Q: Does Sugarbug reduce the need to switch between Linear and GitHub? A: Yes. Sugarbug connects to both tools via API and builds a knowledge graph that links issues, PRs, branches, and conversations. Instead of checking each tool separately, you get a unified view of how a piece of work is progressing – including related Slack discussions and Figma designs.
Q: Can Sugarbug link a GitHub PR to a Linear issue automatically? A: Sugarbug detects when a GitHub PR references a Linear issue (via branch name, PR description, or commit message) and automatically links them in its knowledge graph. It also connects related Slack discussions and Figma comments to the same work item, so the full context is always visible without clicking through to each tool.
Q: What does the native Linear-GitHub integration actually do? A: Linear's built-in GitHub integration syncs PR status to Linear issues – when a PR is merged, the linked issue can auto-close. It also shows PR links on the issue detail page.

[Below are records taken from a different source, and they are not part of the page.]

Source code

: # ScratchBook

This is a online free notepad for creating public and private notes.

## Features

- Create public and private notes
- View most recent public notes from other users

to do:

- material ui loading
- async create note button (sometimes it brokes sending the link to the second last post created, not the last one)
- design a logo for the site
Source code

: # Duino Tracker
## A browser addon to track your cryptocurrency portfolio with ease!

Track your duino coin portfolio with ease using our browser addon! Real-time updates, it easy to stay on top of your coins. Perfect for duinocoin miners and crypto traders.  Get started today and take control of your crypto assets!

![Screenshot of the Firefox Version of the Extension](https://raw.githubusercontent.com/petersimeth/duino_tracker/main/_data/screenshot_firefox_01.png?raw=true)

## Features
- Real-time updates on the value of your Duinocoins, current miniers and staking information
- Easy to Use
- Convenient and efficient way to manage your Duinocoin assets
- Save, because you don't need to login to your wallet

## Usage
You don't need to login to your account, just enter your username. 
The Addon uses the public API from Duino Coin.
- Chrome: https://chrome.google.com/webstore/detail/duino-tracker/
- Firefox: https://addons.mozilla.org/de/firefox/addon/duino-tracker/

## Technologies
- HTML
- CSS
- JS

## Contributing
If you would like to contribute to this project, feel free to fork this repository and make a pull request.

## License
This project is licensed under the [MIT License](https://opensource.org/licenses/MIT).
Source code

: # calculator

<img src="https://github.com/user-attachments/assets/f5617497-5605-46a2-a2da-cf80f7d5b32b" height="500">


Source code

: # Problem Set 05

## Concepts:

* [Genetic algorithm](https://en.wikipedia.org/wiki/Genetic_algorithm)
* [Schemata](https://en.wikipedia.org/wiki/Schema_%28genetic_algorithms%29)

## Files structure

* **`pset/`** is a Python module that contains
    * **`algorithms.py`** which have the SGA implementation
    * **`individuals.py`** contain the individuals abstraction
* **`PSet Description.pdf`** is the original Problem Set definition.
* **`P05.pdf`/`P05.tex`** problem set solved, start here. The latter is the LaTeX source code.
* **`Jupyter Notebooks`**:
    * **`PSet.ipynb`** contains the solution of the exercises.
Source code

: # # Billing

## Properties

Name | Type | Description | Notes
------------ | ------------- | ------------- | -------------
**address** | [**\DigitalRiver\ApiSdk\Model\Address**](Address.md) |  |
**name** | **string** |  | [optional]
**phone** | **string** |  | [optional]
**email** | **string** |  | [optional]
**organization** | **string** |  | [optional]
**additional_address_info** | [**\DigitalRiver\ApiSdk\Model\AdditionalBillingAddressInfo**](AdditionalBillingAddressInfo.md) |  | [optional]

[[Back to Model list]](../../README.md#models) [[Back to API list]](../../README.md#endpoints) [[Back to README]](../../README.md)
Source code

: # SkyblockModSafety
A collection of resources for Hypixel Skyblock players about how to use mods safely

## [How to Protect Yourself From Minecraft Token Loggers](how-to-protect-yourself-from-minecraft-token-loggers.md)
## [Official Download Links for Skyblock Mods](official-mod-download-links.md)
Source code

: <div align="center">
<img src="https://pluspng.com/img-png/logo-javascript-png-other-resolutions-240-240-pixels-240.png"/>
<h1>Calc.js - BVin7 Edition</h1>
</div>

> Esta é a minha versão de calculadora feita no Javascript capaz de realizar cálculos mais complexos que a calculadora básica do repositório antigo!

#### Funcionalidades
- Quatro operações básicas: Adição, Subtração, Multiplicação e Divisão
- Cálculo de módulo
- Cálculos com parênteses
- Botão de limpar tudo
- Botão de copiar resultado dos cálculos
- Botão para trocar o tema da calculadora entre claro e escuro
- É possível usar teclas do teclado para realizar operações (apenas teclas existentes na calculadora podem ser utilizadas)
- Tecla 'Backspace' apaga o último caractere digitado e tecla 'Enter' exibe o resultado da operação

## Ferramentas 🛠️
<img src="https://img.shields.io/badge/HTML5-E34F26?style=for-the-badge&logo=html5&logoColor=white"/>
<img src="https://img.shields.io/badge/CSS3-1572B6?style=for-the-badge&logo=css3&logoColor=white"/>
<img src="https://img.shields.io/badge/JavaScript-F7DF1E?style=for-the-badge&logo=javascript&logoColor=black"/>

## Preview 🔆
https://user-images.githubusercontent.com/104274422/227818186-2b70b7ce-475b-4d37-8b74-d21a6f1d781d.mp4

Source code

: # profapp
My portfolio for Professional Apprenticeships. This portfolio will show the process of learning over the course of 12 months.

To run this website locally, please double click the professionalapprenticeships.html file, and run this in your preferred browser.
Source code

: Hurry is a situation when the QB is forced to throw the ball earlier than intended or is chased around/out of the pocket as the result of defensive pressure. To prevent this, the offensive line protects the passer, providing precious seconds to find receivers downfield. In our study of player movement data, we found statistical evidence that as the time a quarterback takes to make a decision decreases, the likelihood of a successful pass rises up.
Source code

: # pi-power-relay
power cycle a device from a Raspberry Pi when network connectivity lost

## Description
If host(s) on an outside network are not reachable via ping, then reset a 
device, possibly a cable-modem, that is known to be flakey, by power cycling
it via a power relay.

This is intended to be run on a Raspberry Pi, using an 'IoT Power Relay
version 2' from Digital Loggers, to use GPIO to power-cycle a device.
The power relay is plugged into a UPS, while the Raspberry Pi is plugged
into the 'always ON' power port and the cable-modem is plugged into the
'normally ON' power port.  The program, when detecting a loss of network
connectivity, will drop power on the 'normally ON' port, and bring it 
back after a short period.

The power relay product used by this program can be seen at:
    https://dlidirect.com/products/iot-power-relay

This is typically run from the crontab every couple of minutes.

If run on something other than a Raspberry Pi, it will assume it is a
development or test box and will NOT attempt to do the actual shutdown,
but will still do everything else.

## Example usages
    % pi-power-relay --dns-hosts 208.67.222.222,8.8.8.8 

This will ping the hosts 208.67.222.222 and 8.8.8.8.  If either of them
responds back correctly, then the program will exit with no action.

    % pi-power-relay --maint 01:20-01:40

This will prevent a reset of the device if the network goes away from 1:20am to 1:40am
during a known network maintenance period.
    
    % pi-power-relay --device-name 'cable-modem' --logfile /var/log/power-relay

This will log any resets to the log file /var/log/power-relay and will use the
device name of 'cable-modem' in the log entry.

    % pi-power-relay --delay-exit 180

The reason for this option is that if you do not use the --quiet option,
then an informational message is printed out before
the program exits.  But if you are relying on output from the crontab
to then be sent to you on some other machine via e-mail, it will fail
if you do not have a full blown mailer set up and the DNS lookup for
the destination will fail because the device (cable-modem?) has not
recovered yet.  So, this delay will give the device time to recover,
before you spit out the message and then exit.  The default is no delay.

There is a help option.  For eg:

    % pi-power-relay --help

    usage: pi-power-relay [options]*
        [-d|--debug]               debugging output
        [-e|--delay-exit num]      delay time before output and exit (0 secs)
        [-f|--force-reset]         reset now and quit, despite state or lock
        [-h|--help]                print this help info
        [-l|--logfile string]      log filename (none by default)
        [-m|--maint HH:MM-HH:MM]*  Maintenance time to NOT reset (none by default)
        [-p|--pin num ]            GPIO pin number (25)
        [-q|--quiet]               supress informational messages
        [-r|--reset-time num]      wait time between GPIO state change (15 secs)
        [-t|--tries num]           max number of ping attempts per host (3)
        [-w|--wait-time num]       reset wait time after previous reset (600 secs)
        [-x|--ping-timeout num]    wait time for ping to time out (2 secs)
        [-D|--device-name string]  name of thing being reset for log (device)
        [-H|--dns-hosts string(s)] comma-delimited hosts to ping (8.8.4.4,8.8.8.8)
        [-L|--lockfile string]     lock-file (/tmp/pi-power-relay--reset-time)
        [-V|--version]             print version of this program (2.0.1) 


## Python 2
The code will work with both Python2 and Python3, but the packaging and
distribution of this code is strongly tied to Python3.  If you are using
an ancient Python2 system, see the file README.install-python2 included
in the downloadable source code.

What it doesn't do is sync comments, connect related Slack conversations, or flag when a PR and its issue are in contradictory states (like a merged PR with unresolved review comments on a ticket marked "Done").
Q: Is it better to track work in Linear or GitHub Issues? A: They serve different purposes. Linear is designed for project planning – sprints, cycles, priorities, roadmaps. GitHub Issues is designed for code-level tracking – bugs, feature requests tied to specific repos. Most engineering teams end up using both (or at least Linear plus GitHub PRs), which is exactly why the switching cost matters and why connecting them properly is worth the effort.